*** Records provided

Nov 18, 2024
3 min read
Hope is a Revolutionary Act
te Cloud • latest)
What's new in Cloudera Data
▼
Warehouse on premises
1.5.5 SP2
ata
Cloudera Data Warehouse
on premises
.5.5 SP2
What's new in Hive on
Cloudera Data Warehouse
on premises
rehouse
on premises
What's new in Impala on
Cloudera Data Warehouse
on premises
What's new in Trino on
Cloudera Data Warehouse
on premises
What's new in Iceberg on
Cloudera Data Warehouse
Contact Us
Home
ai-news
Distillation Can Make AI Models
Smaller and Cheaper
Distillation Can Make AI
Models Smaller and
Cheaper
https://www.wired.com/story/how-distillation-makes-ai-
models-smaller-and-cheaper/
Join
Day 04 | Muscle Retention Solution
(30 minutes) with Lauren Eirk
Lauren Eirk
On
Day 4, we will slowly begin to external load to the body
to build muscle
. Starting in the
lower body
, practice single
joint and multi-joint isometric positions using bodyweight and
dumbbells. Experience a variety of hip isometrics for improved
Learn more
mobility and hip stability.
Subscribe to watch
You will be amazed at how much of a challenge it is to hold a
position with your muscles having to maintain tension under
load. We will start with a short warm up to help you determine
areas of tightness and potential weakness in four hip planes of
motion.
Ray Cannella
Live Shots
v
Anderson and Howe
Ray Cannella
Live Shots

******
*** Records provided

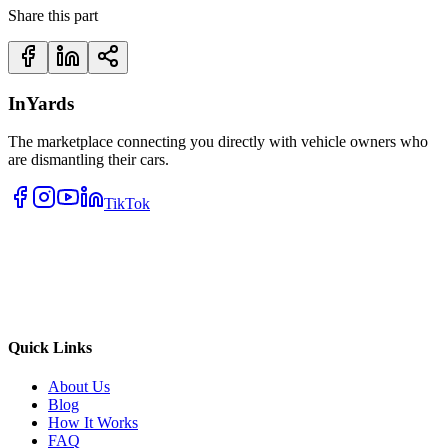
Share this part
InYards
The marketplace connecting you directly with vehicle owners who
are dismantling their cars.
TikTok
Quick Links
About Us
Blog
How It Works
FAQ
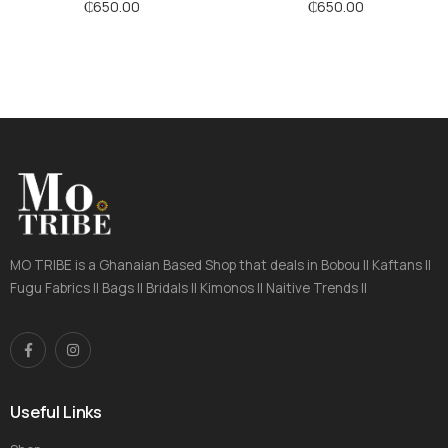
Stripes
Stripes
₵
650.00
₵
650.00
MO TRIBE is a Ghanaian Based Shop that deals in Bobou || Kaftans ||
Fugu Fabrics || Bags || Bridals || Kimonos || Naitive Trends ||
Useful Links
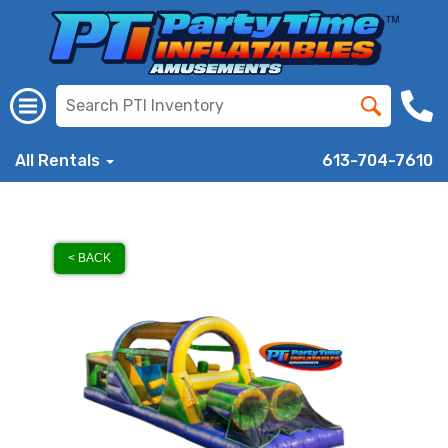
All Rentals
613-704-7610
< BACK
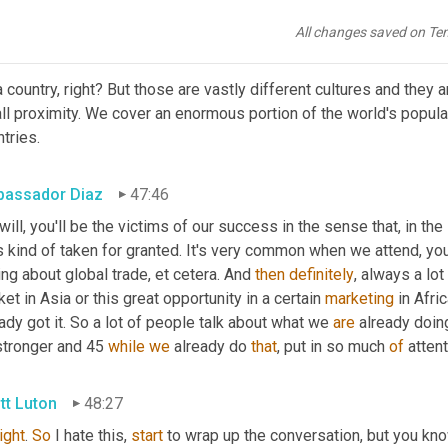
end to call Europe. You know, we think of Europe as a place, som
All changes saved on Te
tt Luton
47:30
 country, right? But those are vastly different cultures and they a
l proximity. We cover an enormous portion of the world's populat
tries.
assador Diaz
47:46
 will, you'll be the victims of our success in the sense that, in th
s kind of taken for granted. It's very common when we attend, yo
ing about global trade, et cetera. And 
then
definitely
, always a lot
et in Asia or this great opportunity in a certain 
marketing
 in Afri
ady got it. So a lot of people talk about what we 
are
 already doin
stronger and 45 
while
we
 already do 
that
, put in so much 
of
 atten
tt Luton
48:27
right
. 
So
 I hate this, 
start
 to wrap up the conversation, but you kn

******
*** Records provided

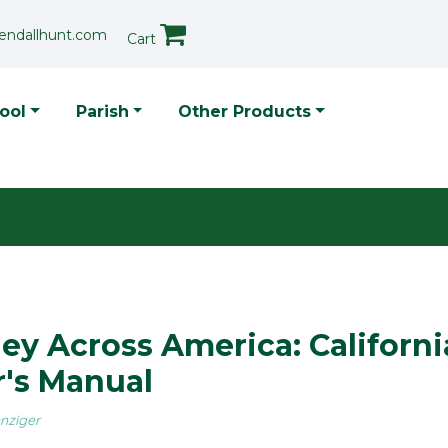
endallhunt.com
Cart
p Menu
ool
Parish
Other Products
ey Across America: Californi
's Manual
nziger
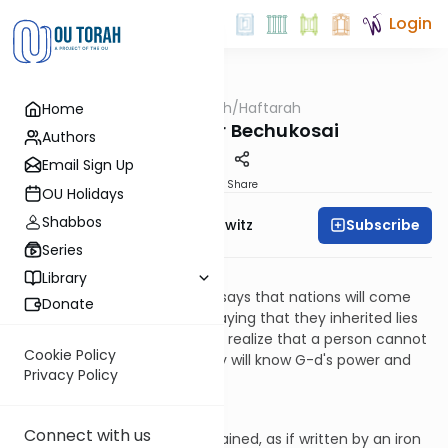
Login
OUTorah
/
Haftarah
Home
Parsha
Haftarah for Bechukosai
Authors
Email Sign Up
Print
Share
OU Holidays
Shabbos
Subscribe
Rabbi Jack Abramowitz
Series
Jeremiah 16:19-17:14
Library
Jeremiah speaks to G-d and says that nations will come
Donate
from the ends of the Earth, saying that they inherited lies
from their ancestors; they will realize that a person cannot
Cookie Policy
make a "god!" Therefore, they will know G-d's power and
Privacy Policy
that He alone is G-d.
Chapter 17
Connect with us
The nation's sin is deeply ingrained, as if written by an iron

******

### Task requirements
Copy the records above exactly, beginning at the line that contains "from their ancestors;" and stopping after the line that contains "The nation's sin".

### Exercise output
from their ancestors; they will realize that a person cannot
Cookie Policy
make a "god!" Therefore, they will know G-d's power and
Privacy Policy
that He alone is G-d.
Chapter 17
Connect with us
The nation's sin is deeply ingrained, as if written by an iron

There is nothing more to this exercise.